SOURCE RECORDS:
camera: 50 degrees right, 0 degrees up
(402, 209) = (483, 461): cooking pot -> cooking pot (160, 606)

* * *

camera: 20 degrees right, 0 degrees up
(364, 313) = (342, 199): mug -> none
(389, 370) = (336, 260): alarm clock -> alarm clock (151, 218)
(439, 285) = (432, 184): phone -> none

WHAT THE TASK ASKS:
From the line holding "camera: 50 degrees right, 0 degrees up" to the line holding "(402, 209) = (483, 461): cooking", inclusive, restate each line above exactly as written.

RESPONSE FOR THIS EXERCISE:
camera: 50 degrees right, 0 degrees up
(402, 209) = (483, 461): cooking pot -> cooking pot (160, 606)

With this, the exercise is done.